More often than not (on macOS) extended attributes are “binary property lists” (or “binary plist” for short). You can test to see if the returned raw vector is likely a binary plist:
is_bplist(get_xattr_raw(sample_file, "com.apple.metadata:kMDItemWhereFroms"))
## [1] TRUE
If it is, you can get the data out of it. For now, this makes a system
call to plutil
on macOS and plistutil
on other systems. You’ll be
given a hint on how to install plistutil
if it’s not
found.
read_bplist(get_xattr_raw(sample_file, "com.apple.metadata:kMDItemWhereFroms"))
## $plist
## $plist$array
## $plist$array$string
## $plist$array$string[[1]]
## [1] "http://www.msad60.org/wp-content/uploads/2017/01/Elementary-February-Lunch-Menu.pdf"
##
##
## $plist$array$string
## $plist$array$string[[1]]
## [1] "http://www.msad60.org/blog/february-menus/"
##
##
##
## attr(,"version")
## [1] "1.0"
This is R, so you should really consider doing this instead of any of the above #rectanglesrule:
get_xattr_df(sample_file)
## # A tibble: 2 x 3
## name size contents
## <chr> <dbl> <list>
## 1 com.apple.metadata:kMDItemWhereFroms 177. <raw [177]>
## 2 com.apple.quarantine 68. <raw [68]>
you can live dangerously even with data frames, tho:
get_xattr_df(sample_file) %>%
mutate(txt = map_chr(contents, readBin, "character")) # potentially "dangerous"
## # A tibble: 2 x 4
## name size contents txt
## <chr> <dbl> <list> <chr>
## 1 com.apple.metadata:kMDItemWhereFroms 177. <raw [177]> "bplist00\xa2\x01\x02_\x10Shttp://www.msad60.org/wp-content/u…

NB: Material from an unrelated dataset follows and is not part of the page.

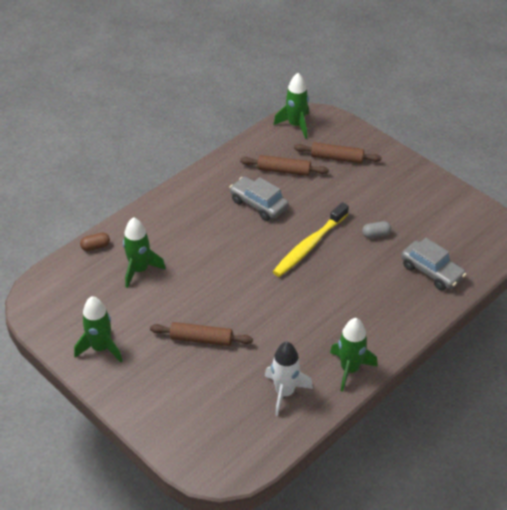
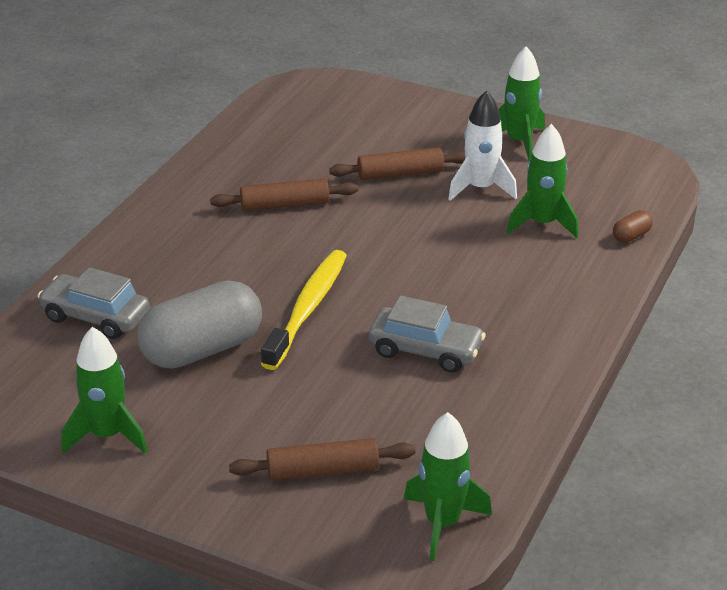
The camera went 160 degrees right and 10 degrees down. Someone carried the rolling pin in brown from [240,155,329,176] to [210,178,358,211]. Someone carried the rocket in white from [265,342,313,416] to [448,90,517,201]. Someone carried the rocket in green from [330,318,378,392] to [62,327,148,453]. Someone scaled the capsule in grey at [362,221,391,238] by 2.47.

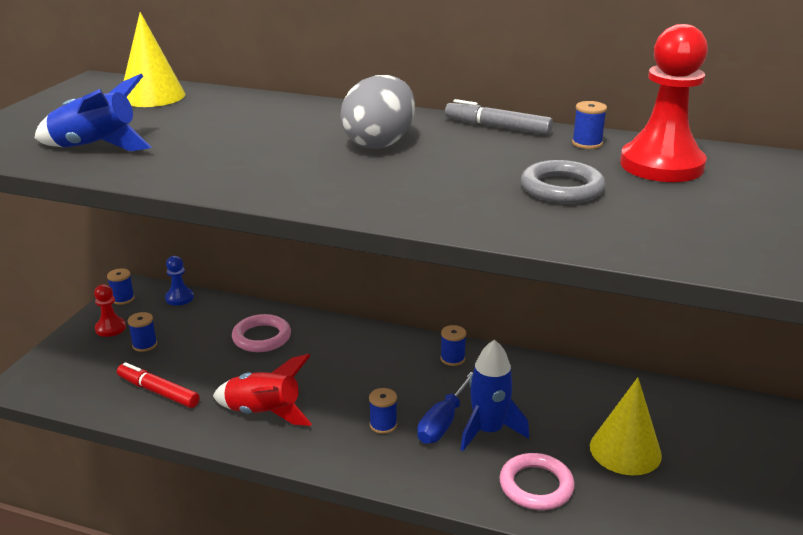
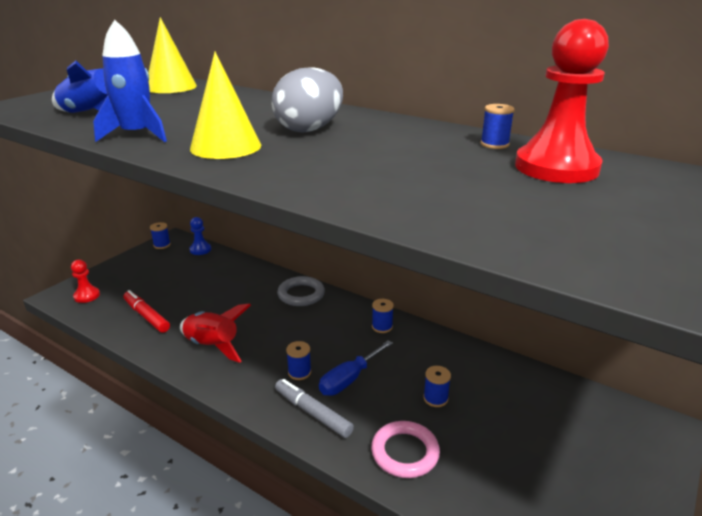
The camera went 15 degrees right and 0 degrees up. Someone carried the pawn in red from [94,284,126,337] to [71,260,100,303]. Someone carried the spool in blue from [128,312,157,352] to [423,366,451,407]. Someone took away the ring in pink at [232,314,291,352]. Someone carried the marker in grey from [445,99,553,135] to [275,379,354,438]. Someone carried the rocket in blue from [460,340,529,451] to [93,20,167,142]. Someone carried the ring in grey from [521,160,605,204] to [277,276,325,306]. Someone carried the cone in yellow from [590,377,662,475] to [190,52,261,159].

## 2 com.apple.quarantine 68. <raw [68]> 0083;5891d3e4;Google Chrome.app;FF4E968A-9E06-4C79-B4CA-C6A31…
We can process a whole directory of files to see what extended attributes various path targets have:
fils <- list.files("~/Downloads", full.names = TRUE)
xdf <- map_df(set_names(fils, fils), get_xattr_df, .id="path")
count(xdf, name, sort=TRUE)
## # A tibble: 4 x 2
## name n
## <chr> <int>
## 1 com.apple.quarantine 28
## 2 com.apple.metadata:kMDItemWhereFroms 23
## 3 com.apple.metadata:_kMDItemUserTags 8
## 4 com.apple.metadata:kMDItemDownloadedDate 1
And we can work with com.apple.metadata:kMDItemWhereFroms
binary plist
data in bulk:
filter(xdf, name == "com.apple.metadata:kMDItemWhereFroms") %>%
filter(map_lgl(contents, is_bplist)) %>%
mutate(converted = map(contents, read_bplist)) %>%
select(size, converted) %>%
mutate(converted = map(converted, ~flatten_chr(.x$plist$array$string))) %>%
unnest() %>%
mutate(converted = urltools::domain(converted)) # you don't rly need to see the full URLs for this example
## # A tibble: 23 x 2
## size converted
## <dbl> <chr>
## 1 143. eprint.ncl.ac.uk
## 2 117. files.slack.com
## 3 592. irma.nps.gov
## 4 110. apps.start.umd.edu
## 5 1510. aws-athena-query-results-181646978271-us-east-1.s3.amazonaws.com
## 6 145. www.eac.gov
## 7 177. www.msad60.org
## 8 185. www.telerik.com
## 9 152. www.gess-inc.com
## 10 134. files.slack.com
## # ... with 13 more rows
# Create a temp file for the example
tf <- tempfile(fileext = ".csv")
write.csv(mtcars, tf)
# has attributes? (shld be FALSE)
has_xattrs(tf)
## [1] FALSE
get_xattr(tf, "is.rud.setting")
## character(0)
# set an attribute
set_xattr(tf, "is.rud.setting.a", "first attribut")
get_xattr(tf, "is.rud.setting.a")
## [1] "first attribut"
get_xattr_size(tf, "is.rud.setting.a")
## [1] 14
# shld be TRUE
has_xattrs(tf)
## [1] TRUE
set_xattr(tf, "is.rud.setting.b", "second attribute")
get_xattr(tf, "is.rud.setting.b")
## [1] "second attribute"
get_xattr_size(tf, "is.rud.setting.b")
## [1] 16
# overwrite an attribute
set_xattr(tf, "is.rud.setting.a", "first attribute")
get_xattr(tf, "is.rud.setting.a")
## [1] "first attribute"
get_xattr_size(tf, "is.rud.setting.a")
## [1] 15
# see all the attributes
list_xattrs(tf)
## [1] "is.rud.setting.a" "is.rud.setting.b"
# data frame vs individual functions
get_xattr_df(tf)
## # A tibble: 2 x 3
## name size contents
## <chr> <dbl> <list>
## 1 is.rud.setting.a 15. <raw [15]>
## 2 is.rud.setting.b 16. <raw [16]>
# remove attribute
rm_xattr(tf, "is.rud.setting")
get_xattr(tf, "is.rud.setting")
## character(0)
# cleanup
unlink(tf)
Please note that this project is released with a Contributor Code of Conduct. By participating in this project you agree to abide by its terms.